### Activity
Print the whole listing again exactly as it stands, leaving out any images.

### Source data
====
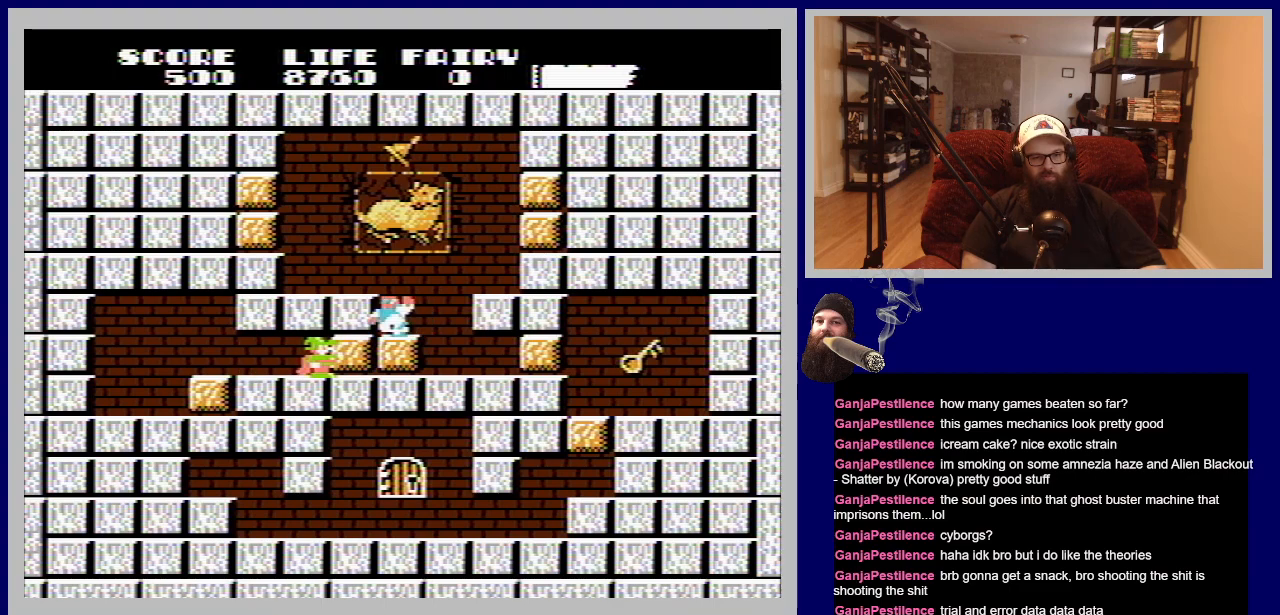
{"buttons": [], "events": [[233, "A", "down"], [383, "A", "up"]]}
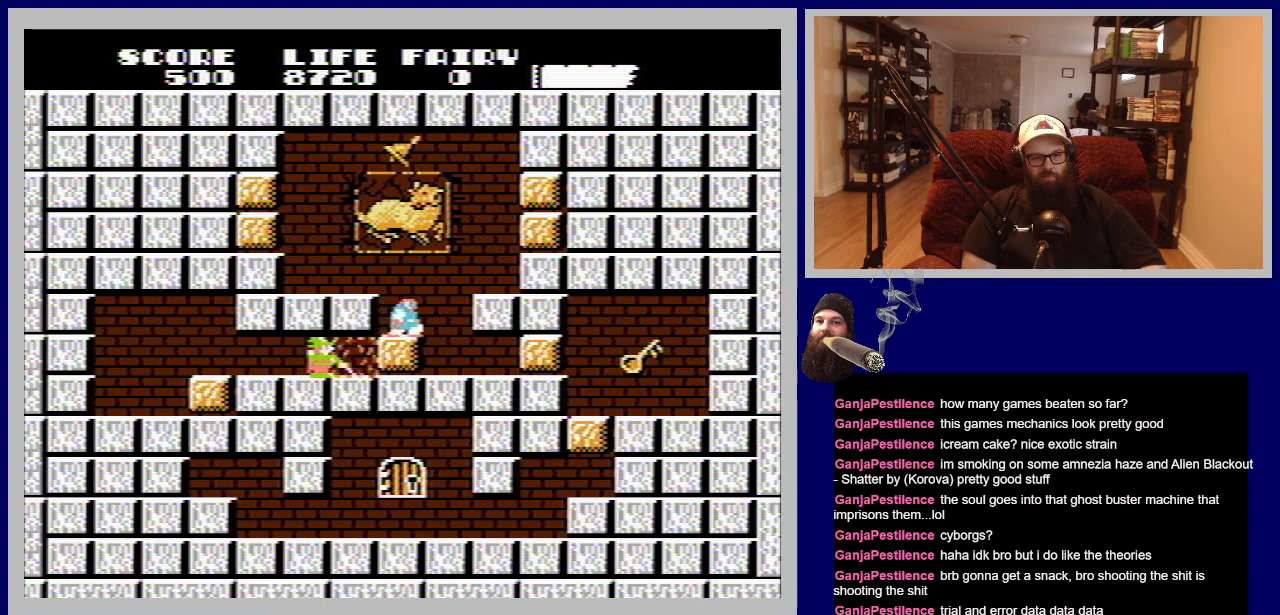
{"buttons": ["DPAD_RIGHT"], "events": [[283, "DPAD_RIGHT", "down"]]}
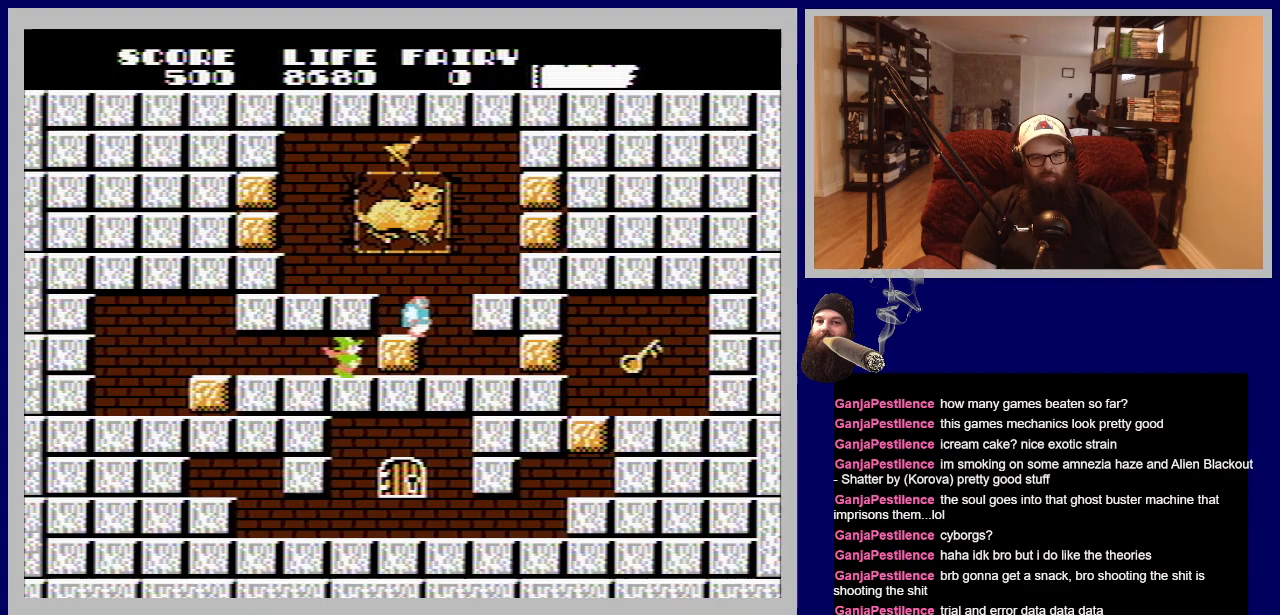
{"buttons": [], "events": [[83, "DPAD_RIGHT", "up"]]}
====
### Solution
{"buttons": [], "events": [[233, "A", "down"], [383, "A", "up"]]}
{"buttons": ["DPAD_RIGHT"], "events": [[283, "DPAD_RIGHT", "down"]]}
{"buttons": [], "events": [[83, "DPAD_RIGHT", "up"]]}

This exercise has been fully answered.